» EXERCISE DESCRIPTION:
Look through the records below for the line with "ring pip: (507, 1345)" and the line with "ring mcp: (1544, 523)", then return those lines and all lines between, exactly.
MATERIAL SHOWN section start
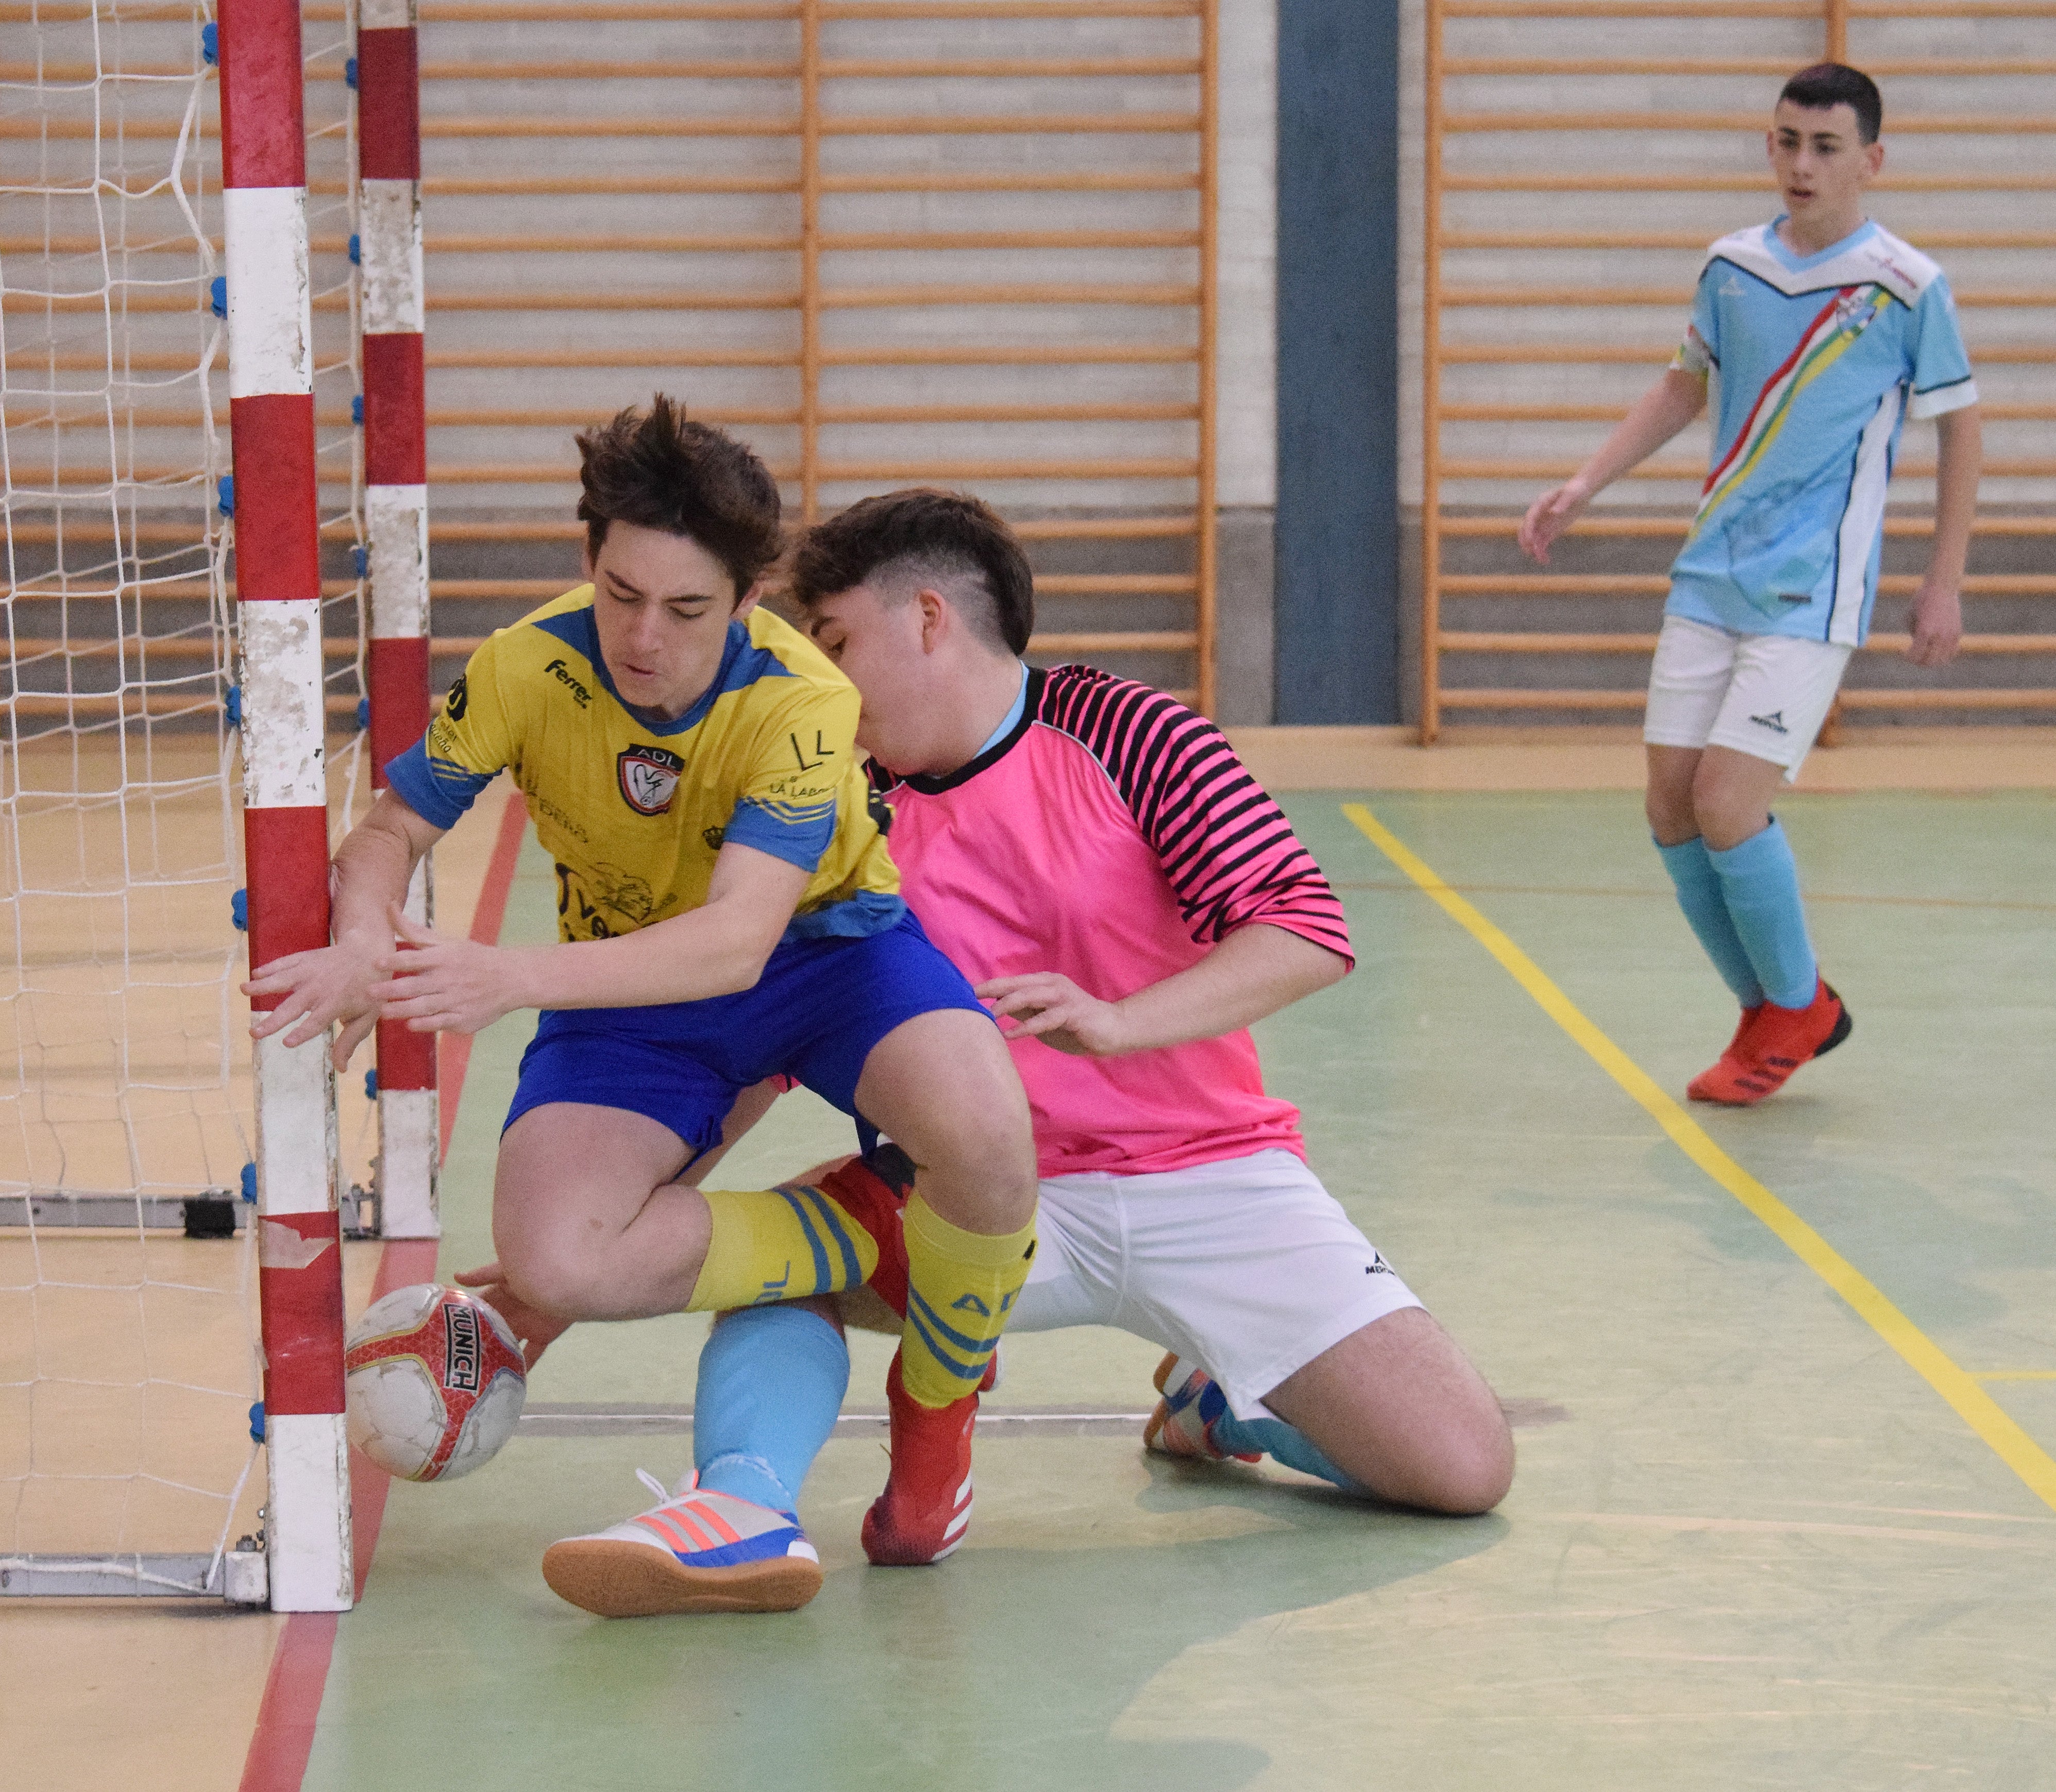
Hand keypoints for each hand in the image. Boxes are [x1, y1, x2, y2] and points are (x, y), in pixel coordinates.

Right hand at [243, 934, 386, 1066]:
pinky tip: (255, 975)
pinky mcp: (305, 959)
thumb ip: (350, 1041)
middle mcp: (320, 988)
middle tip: (254, 1033)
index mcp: (336, 1003)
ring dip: (263, 985)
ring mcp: (311, 971)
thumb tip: (341, 1069)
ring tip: (243, 989)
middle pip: (293, 1006)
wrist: (370, 952)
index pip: (317, 1021)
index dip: (303, 1032)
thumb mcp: (367, 1017)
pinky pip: (286, 963)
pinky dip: (270, 967)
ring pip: (284, 979)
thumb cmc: (368, 991)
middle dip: (273, 1021)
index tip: (287, 1043)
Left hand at [366, 904, 530, 1035]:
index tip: (376, 962)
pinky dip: (425, 1024)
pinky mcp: (463, 1019)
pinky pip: (441, 1023)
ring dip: (402, 1009)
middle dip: (391, 989)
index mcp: (443, 957)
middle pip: (415, 985)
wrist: (512, 978)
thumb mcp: (446, 942)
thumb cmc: (473, 958)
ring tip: (383, 1012)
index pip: (415, 958)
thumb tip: (388, 906)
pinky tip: (410, 1024)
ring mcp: (456, 1000)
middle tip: (369, 992)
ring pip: (424, 1006)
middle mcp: (448, 979)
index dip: (394, 960)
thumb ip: (413, 930)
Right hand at [453, 1262, 570, 1369]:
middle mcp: (510, 1314)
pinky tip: (512, 1382)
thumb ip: (483, 1275)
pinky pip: (531, 1355)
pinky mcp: (542, 1337)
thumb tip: (457, 1276)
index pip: (478, 1311)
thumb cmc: (536, 1269)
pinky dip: (524, 1367)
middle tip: (457, 1363)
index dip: (464, 1323)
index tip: (446, 1337)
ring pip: (507, 1345)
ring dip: (496, 1357)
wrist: (572, 1280)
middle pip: (491, 1332)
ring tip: (477, 1375)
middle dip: (477, 1345)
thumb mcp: (506, 1270)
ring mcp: (525, 1327)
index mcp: (500, 1296)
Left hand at [977, 971, 1132, 1057]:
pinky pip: (1046, 1018)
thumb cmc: (1075, 1025)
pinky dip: (1026, 1026)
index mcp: (1043, 982)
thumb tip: (995, 1010)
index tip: (964, 992)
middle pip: (1016, 984)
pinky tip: (1010, 1033)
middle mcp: (1052, 984)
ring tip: (987, 1016)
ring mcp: (1063, 997)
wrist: (1113, 1029)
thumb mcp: (1043, 1016)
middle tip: (968, 999)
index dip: (988, 985)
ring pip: (1029, 996)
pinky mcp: (1073, 1013)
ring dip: (1006, 1005)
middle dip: (991, 990)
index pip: (1011, 981)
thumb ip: (1024, 1011)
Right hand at [1516, 479, 1591, 564]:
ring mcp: (1544, 523)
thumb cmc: (1576, 489)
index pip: (1530, 518)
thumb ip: (1562, 502)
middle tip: (1531, 552)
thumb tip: (1553, 512)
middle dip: (1527, 541)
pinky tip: (1546, 560)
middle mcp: (1539, 515)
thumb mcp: (1571, 494)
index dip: (1528, 529)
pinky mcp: (1550, 530)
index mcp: (1540, 504)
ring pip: (1534, 539)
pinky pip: (1542, 543)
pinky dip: (1542, 552)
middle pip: (1526, 530)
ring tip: (1543, 560)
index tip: (1530, 540)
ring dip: (1535, 550)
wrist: (1582, 492)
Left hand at [1905, 578, 1962, 667]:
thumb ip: (1912, 632)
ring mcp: (1950, 635)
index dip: (1907, 657)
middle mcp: (1939, 635)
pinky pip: (1952, 652)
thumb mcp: (1909, 616)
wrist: (1942, 587)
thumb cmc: (1921, 599)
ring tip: (1924, 654)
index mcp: (1925, 631)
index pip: (1915, 656)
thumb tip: (1916, 646)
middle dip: (1919, 662)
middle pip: (1929, 661)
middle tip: (1913, 656)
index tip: (1903, 652)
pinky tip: (1936, 651)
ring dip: (1931, 661)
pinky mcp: (1957, 633)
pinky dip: (1944, 656)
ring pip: (1942, 660)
MATERIAL SHOWN section end
» SOLVED EXERCISE:
ring pip: (507, 1345)
ring dip: (496, 1357)
wrist: (572, 1280)
middle pip: (491, 1332)
ring tip: (477, 1375)
middle dip: (477, 1345)
thumb mcp: (506, 1270)
ring mcp: (525, 1327)
index mcp: (500, 1296)
Left hand at [977, 971, 1132, 1057]:
pinky pip: (1046, 1018)
thumb cmc: (1075, 1025)
pinky dip: (1026, 1026)
index mcp: (1043, 982)
thumb tip: (995, 1010)
index tip: (964, 992)
middle pip: (1016, 984)
pinky tip: (1010, 1033)
middle mcp: (1052, 984)
ring tip: (987, 1016)
ring mcp: (1063, 997)
wrist: (1113, 1029)
thumb mcp: (1043, 1016)
middle tip: (968, 999)
index dip: (988, 985)
ring pip: (1029, 996)
pinky mcp: (1073, 1013)
ring dip: (1006, 1005)
middle dip: (991, 990)
index pip: (1011, 981)
thumb ip: (1024, 1011)
Right hand at [1516, 479, 1591, 564]:
ring mcp: (1544, 523)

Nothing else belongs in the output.